◆ **TESTO FORNITO**:
Torino vecchia e quella nuova si fronteggiano sulle sponde della “autostrada urbana”

“Da una parte i pinnacoli della città nuova, quella sorta sulla cosiddetta Spina 3, dove prima c’erano le ferriere, le grandi industrie e tanta ferrovia; dall’altra gli eleganti palazzi ottocenteschi di corso Principe Oddone che hanno vissuto tempi migliori, almeno in alcuni casi. E in mezzo il nuovo asse di attraversamento della città da nord a sud e viceversa: sei corsie e un sottopasso (quello che attraversa piazza Statuto), quattro chilometri di asfalto dove prima correva un insormontabile fascio di binari ferroviari, peraltro a una quota di molto inferiore. Se non ci fossero i semafori, sincronizzati sul rosso per consentire l’attraversamento dei pedoni in sicurezza, si potrebbero stabilire record di velocità in auto tra piazza Baldissera e il grattacielo di Intesa Sanpaolo, tanto è dritta e ampia la strada, e ben levigato l’asfalto. Corso Principe Oddone però è finito qualche metro più sotto, parallelo alla nuova superstrada urbana. ………Per raccordare il vecchio corso al piano superiore sono state realizzate aiuole declinanti che i giardinieri stanno sistemando proprio in questi giorni. Dall’altra parte invece, quella della città nuova, prima di arrivare alle case bisogna attraversare una sorta di landa desolata di cui per ora è difficile intuirne la funzione: sullo sfondo si intravede il centro commerciale Ipercoop Borgo Dora e risalendo verso stazione Dora si impatta, è il caso di dire, sull’altro grande ipermercato che forse non a caso si chiama “Il Gigante”. Se si guarda con attenzione si vedono anche le punte acuminate della struttura che sorregge il nuovo ponte di attraversamento della Dora. Due città che si fronteggiano, con stili diversi e abitanti molto diversi, per origini e consuetudini, che si ricongiungono e si mescolano soltanto nelle vicinanze del “Gigante” quando finalmente si può attraversare la strada avendone motivo”

◆ **PROBLEMI DA RISOLVERE**:
1 - Nel testo su Torino, quante corsie ha il nuovo asse di attraversamento della città da nord a sud?
2 - Continua il testo su Torino a partire dalla sua ultima frase.
I dati non hanno alcun legame con il testo su Torino.

◆ **DATI MOSTRATI**:
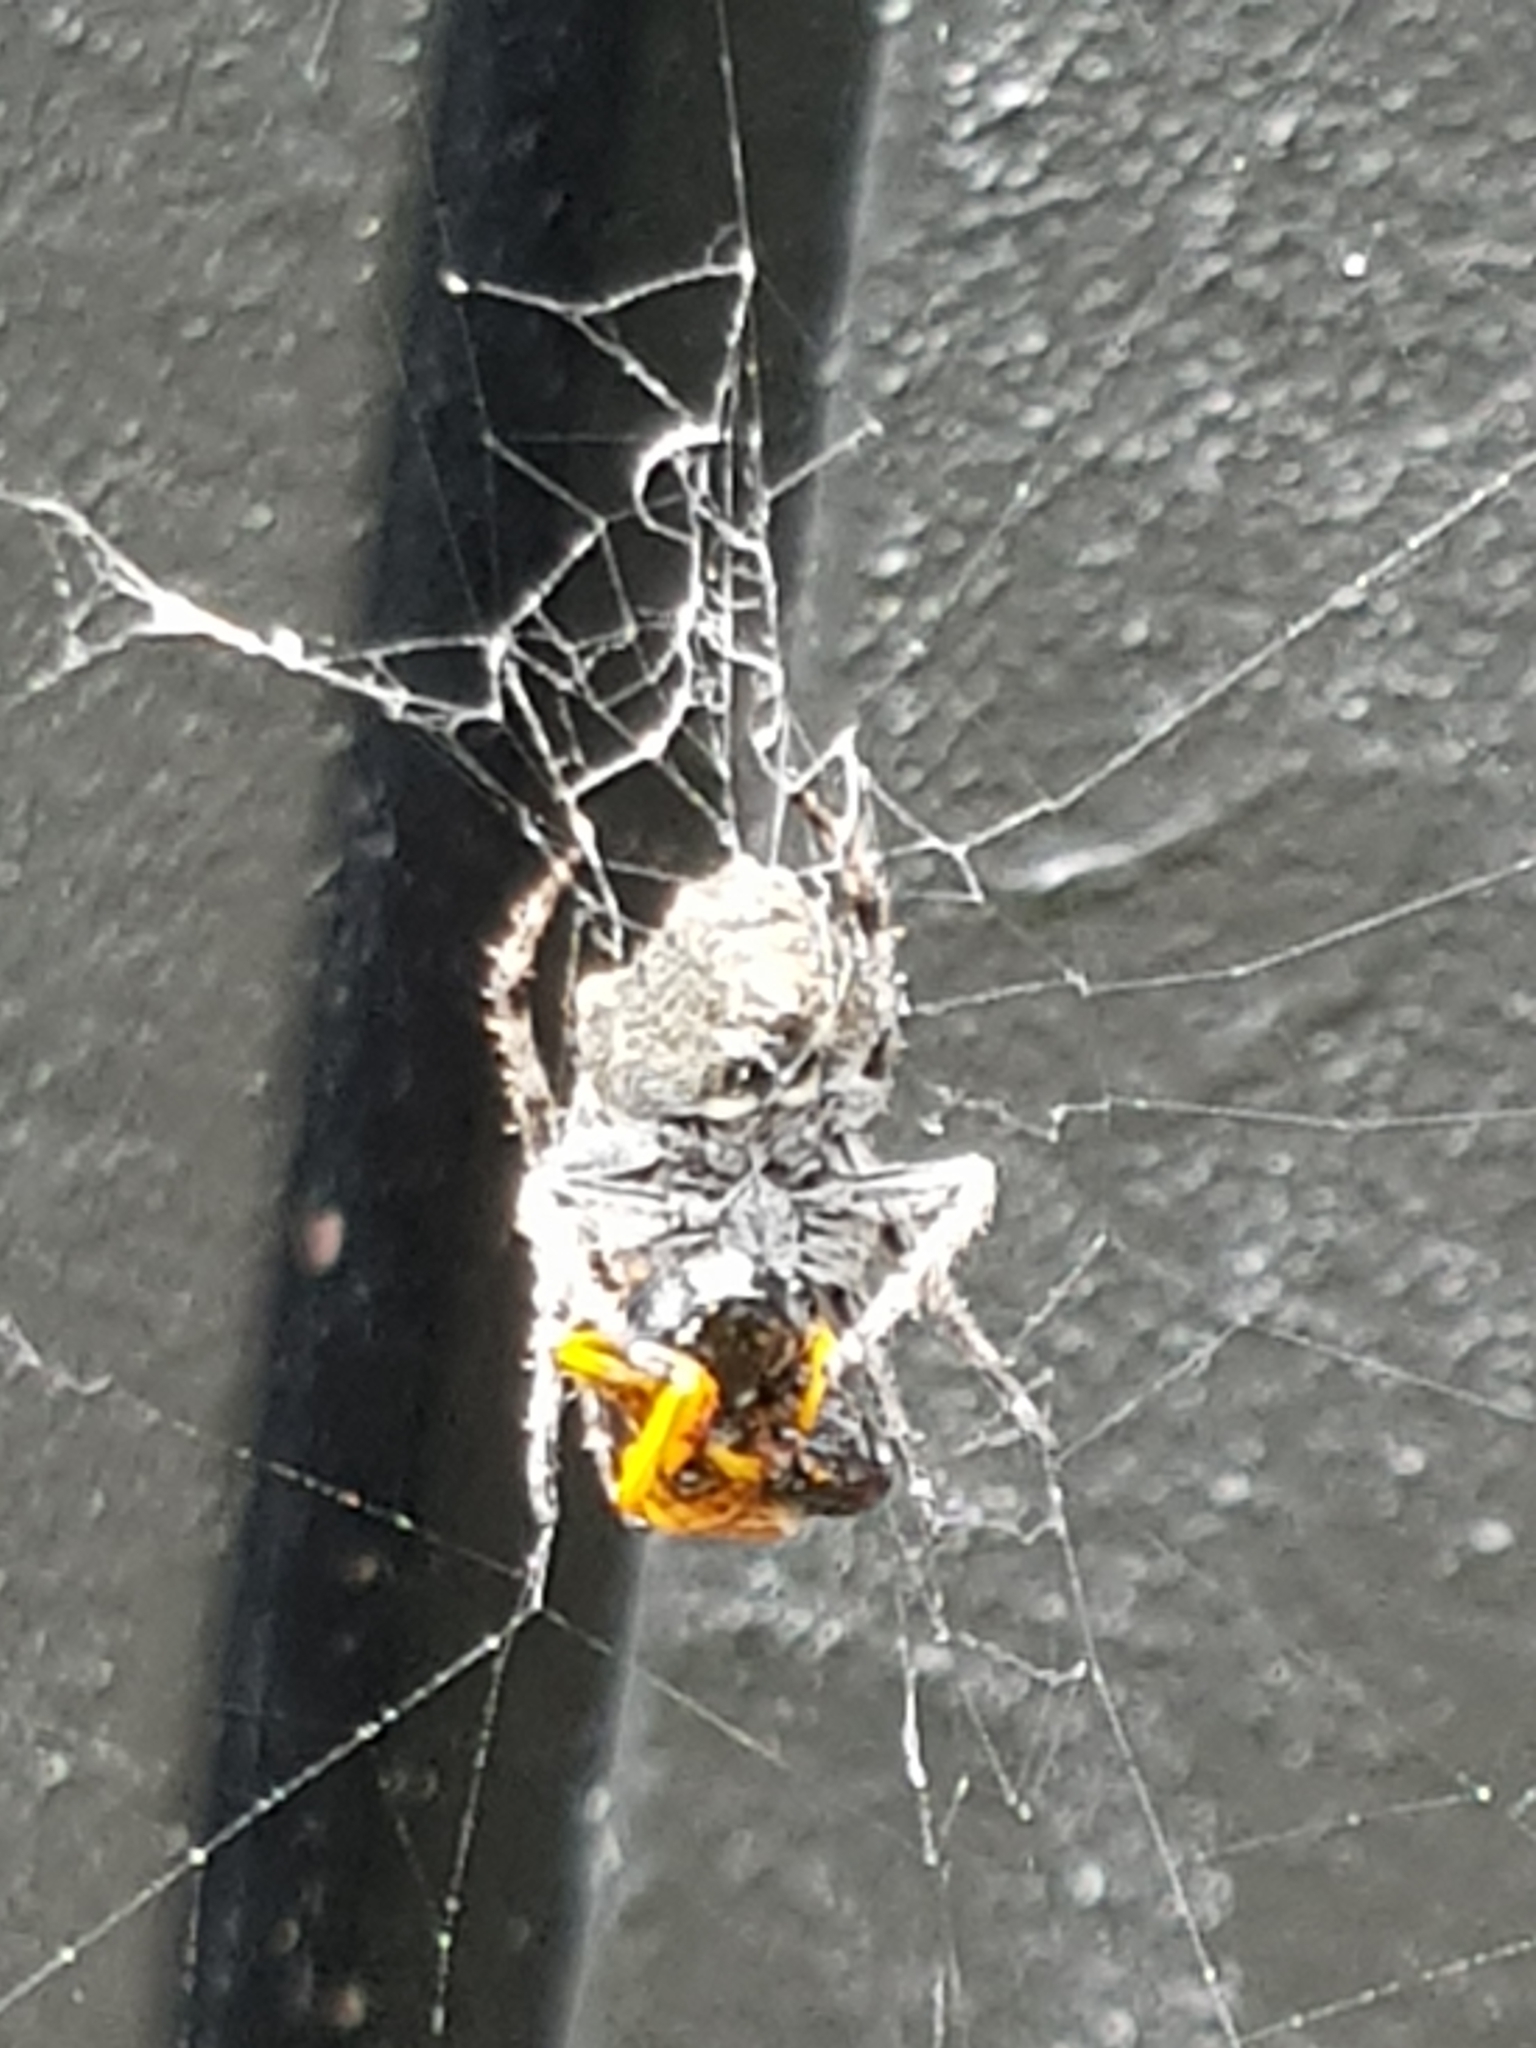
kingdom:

◆ **RISPOSTE NUMERATE**:
1 - Sei corsie.

2 -
(Fotografie e testo di Roberto Orlando)

28 Ottobre 2016

2 Commenti a “Torino vecchia e quella nuova si fronteggiano sulle sponde della “autostrada urbana””

  1. Franco scrive:

    Un cambiamento non indifferente tra torino vecchia è nuova… bisognerebbe mettere dei limiti di velocità e stancare gli automobilisti che non li rispettano…

  2. francesco.lia scrive:

    un buon articolo, certamente l’innovazione crea aspirazioni positive e negative, quelle positive sono la migliore viabilità, quella negativa il nuovo panorama, che veramente apre una grossa ferita nella città. comunque la città deve evolvere, sperando nel migliore modo possibile.